--- Source text ---

It’s Bauder’s new creations, romping about on their own individual palettes, that create the sense of activity.
“It just became natural that some of these were going to take on personalities,” Bauder says while looking around the gallery. “But they’re still kind of isolated. You don’t know where they exist.”
Details: “Beyond the Valley,” 9 a.m. to 5 p.m. Monday through Friday and 10 a.m. to 2 p.m. Saturday, through April 12, Donna Beam Fine Art Gallery, 895-3893.
Doodling in space
Patrick Nickell’s cardboard and plywood sculptures, on display through May 11 at Dust Gallery, are crudely finished, whimsical, cartoonlike lines that reconfigure space and create new environments.
Each painted a solid color, they jut from the wall, curve and roll through space, occasionally resting on the floor before reconnecting with themselves.
“It’s like doodling in space,” gallery owner Naomi Arin says.
The exhibit is titled “Expansionism” because it takes off from Nickell’s more angular works at Rosamund Felsen Gallery in Santa Monica, Calif.
It features nine sculptures. Each is constructed of coarse plywood with screws exposed and painted with muted, flat colors.
The exhibit is a departure for Arin, a contemporary art dealer with a “finish fetish” who appreciates the more traditional West Coast aesthetic with high-gloss finish.
But she says she couldn’t resist the works that seem so humble, but in a “minimalist, monumental style.”

---

Task instructions:
(a) Write out the text about the two gallery exhibits word for word.
(b) Return the records verbatim from the line with "What Y value" through the final line of the records, including both of those lines, and omit the pictures.

--- Supplied information ---

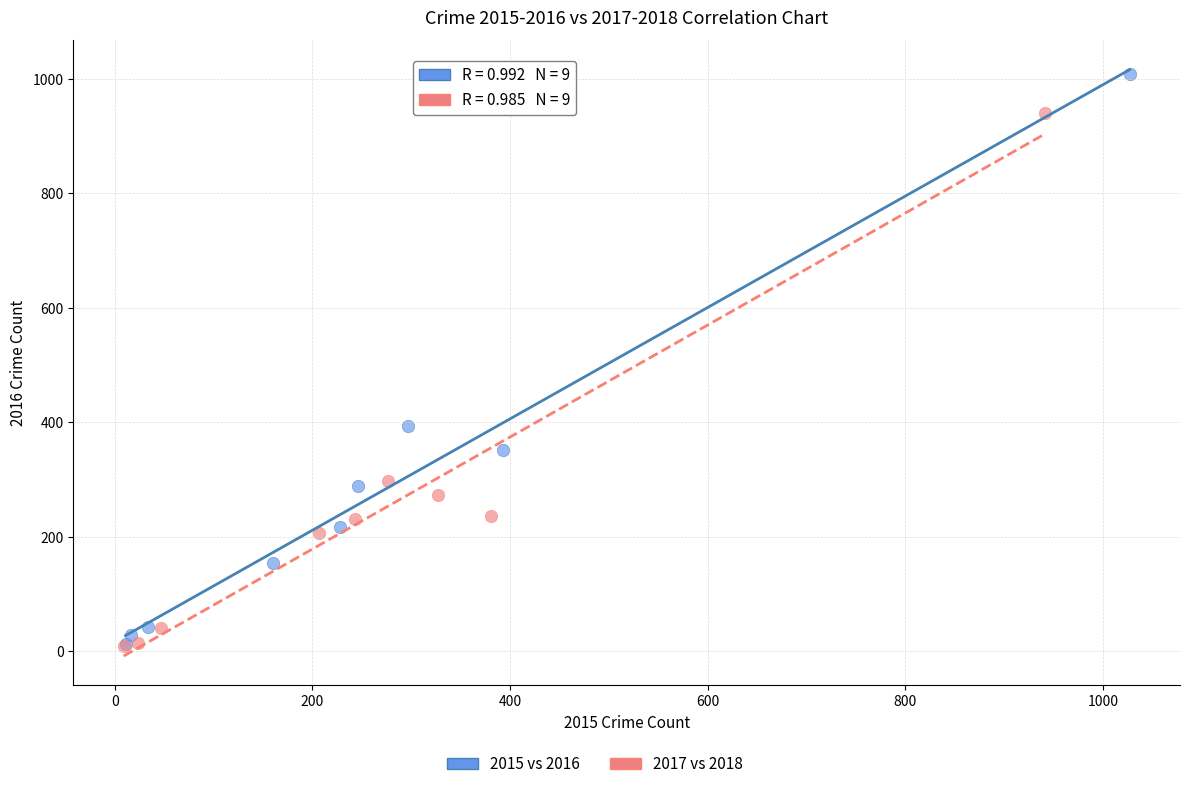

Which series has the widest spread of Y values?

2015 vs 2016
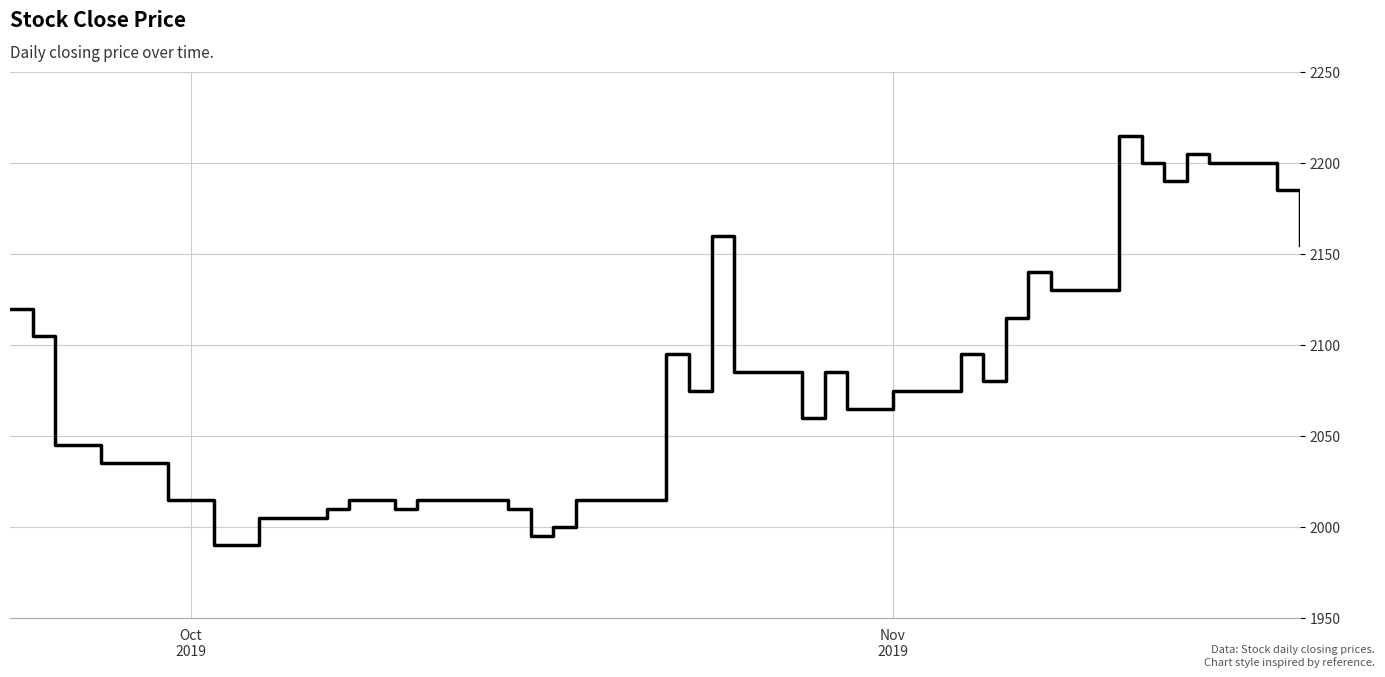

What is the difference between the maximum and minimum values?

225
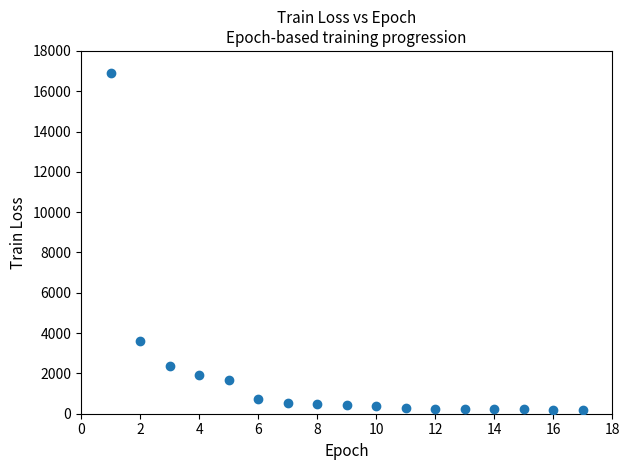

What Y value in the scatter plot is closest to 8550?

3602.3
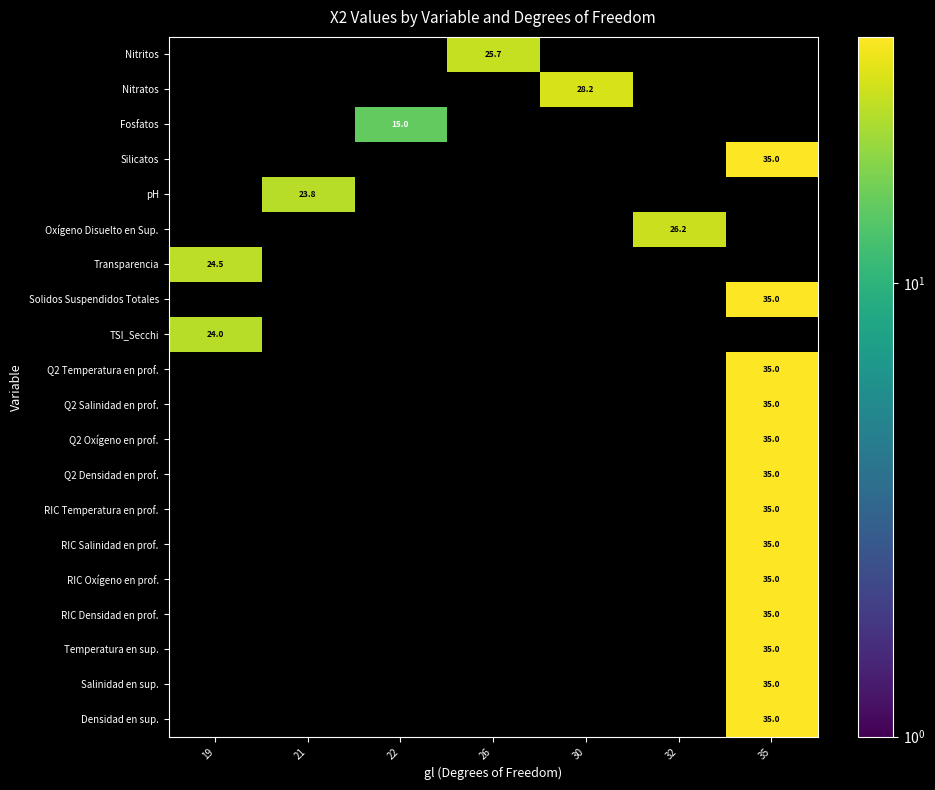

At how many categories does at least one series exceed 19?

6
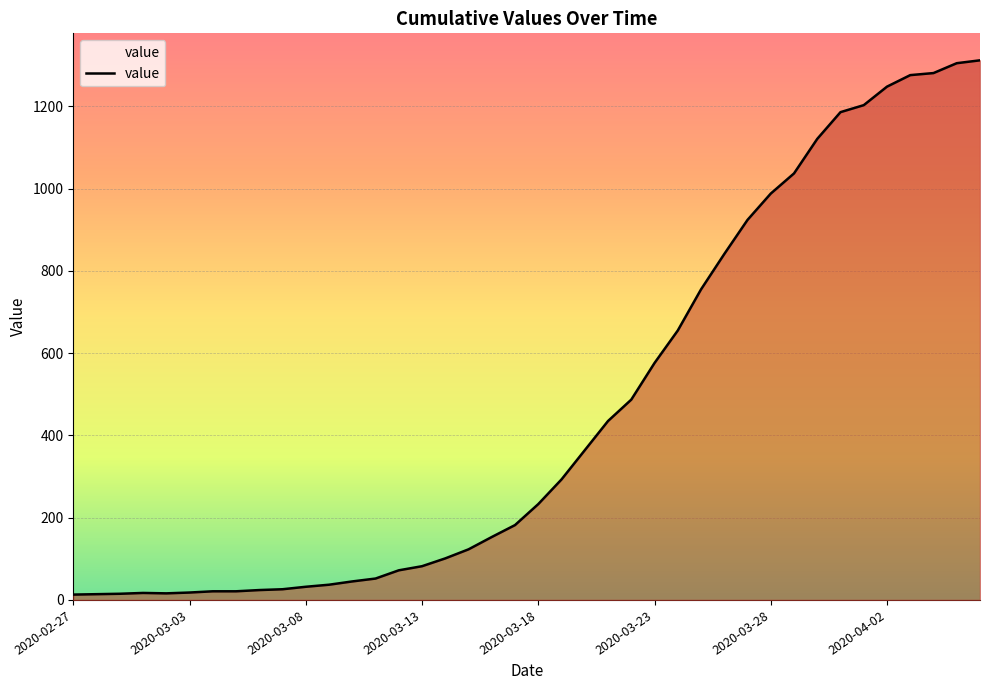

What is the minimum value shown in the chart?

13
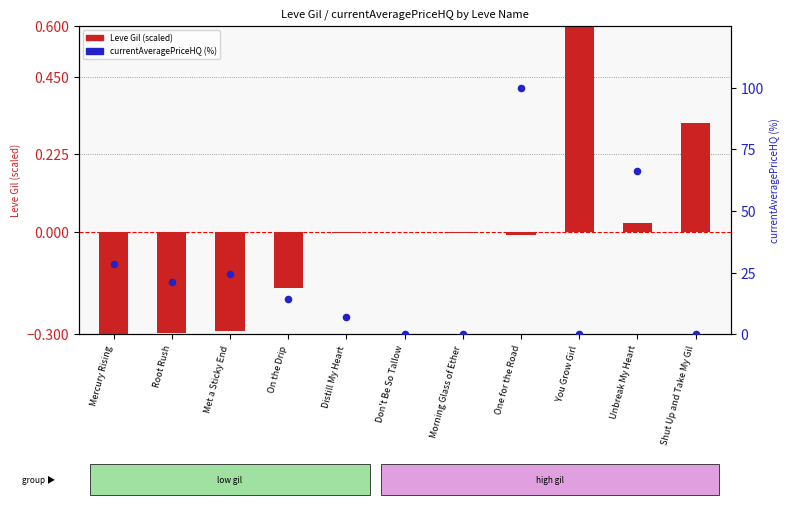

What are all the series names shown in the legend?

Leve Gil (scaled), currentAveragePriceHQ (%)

---

Responses:
(a)
It’s Bauder’s new creations, romping about on their own individual palettes, that create the sense of activity.
“It just became natural that some of these were going to take on personalities,” Bauder says while looking around the gallery. “But they’re still kind of isolated. You don’t know where they exist.”
Details: “Beyond the Valley,” 9 a.m. to 5 p.m. Monday through Friday and 10 a.m. to 2 p.m. Saturday, through April 12, Donna Beam Fine Art Gallery, 895-3893.
Doodling in space
Patrick Nickell’s cardboard and plywood sculptures, on display through May 11 at Dust Gallery, are crudely finished, whimsical, cartoonlike lines that reconfigure space and create new environments.
Each painted a solid color, they jut from the wall, curve and roll through space, occasionally resting on the floor before reconnecting with themselves.
“It’s like doodling in space,” gallery owner Naomi Arin says.
The exhibit is titled “Expansionism” because it takes off from Nickell’s more angular works at Rosamund Felsen Gallery in Santa Monica, Calif.
It features nine sculptures. Each is constructed of coarse plywood with screws exposed and painted with muted, flat colors.
The exhibit is a departure for Arin, a contemporary art dealer with a “finish fetish” who appreciates the more traditional West Coast aesthetic with high-gloss finish.
But she says she couldn’t resist the works that seem so humble, but in a “minimalist, monumental style.”

(b)
What Y value in the scatter plot is closest to 8550?

3602.3

At how many categories does at least one series exceed 19?

6

What is the minimum value shown in the chart?

13

What are all the series names shown in the legend?

Leve Gil (scaled), currentAveragePriceHQ (%)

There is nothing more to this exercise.